#### RECORDS TO USE
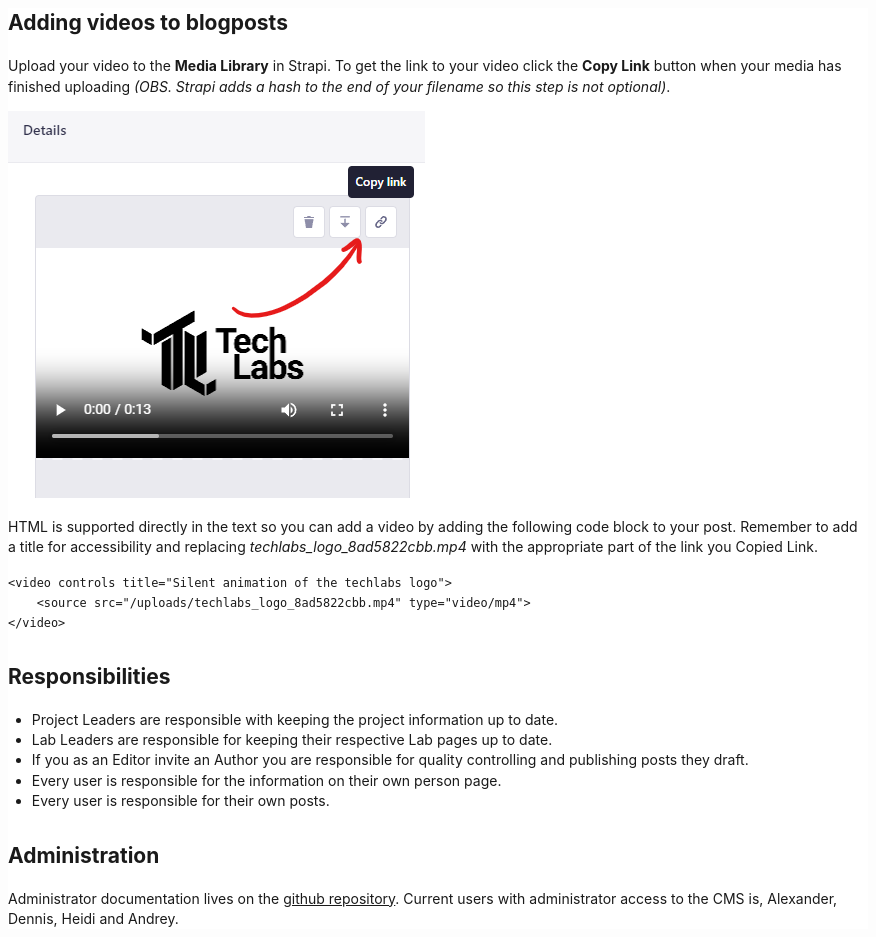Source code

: ## Adding videos to blogposts

Upload your video to the **Media Library** in Strapi. To get the link to your video click the **Copy Link** button when your media has finished uploading *(OBS. Strapi adds a hash to the end of your filename so this step is not optional)*.

![video_upload_example.png](../images/upload_video.png)

HTML is supported directly in the text so you can add a video by adding the following code block to your post.  Remember to add a title for accessibility and replacing *techlabs_logo_8ad5822cbb.mp4*  with the appropriate part of the link you Copied Link.

```
<video controls title="Silent animation of the techlabs logo">
    <source src="/uploads/techlabs_logo_8ad5822cbb.mp4" type="video/mp4">
</video>
```

## Responsibilities

* Project Leaders are responsible with keeping the project information up to date.
* Lab Leaders are responsible for keeping their respective Lab pages up to date.
* If you as an Editor invite an Author you are responsible for quality controlling and publishing posts they draft.
* Every user is responsible for the information on their own person page.
* Every user is responsible for their own posts.

## Administration

Administrator documentation lives on the [github repository](https://github.com/arcada-uas/TechLabs-Website). Current users with administrator access to the CMS is, Alexander, Dennis, Heidi and Andrey.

#### TASK
Give back exactly the lines that run from the line with "## Administration" through the close of the material, counting both ends, and nothing more.

#### RESULT BELOW
## Administration

Administrator documentation lives on the [github repository](https://github.com/arcada-uas/TechLabs-Website). Current users with administrator access to the CMS is, Alexander, Dennis, Heidi and Andrey.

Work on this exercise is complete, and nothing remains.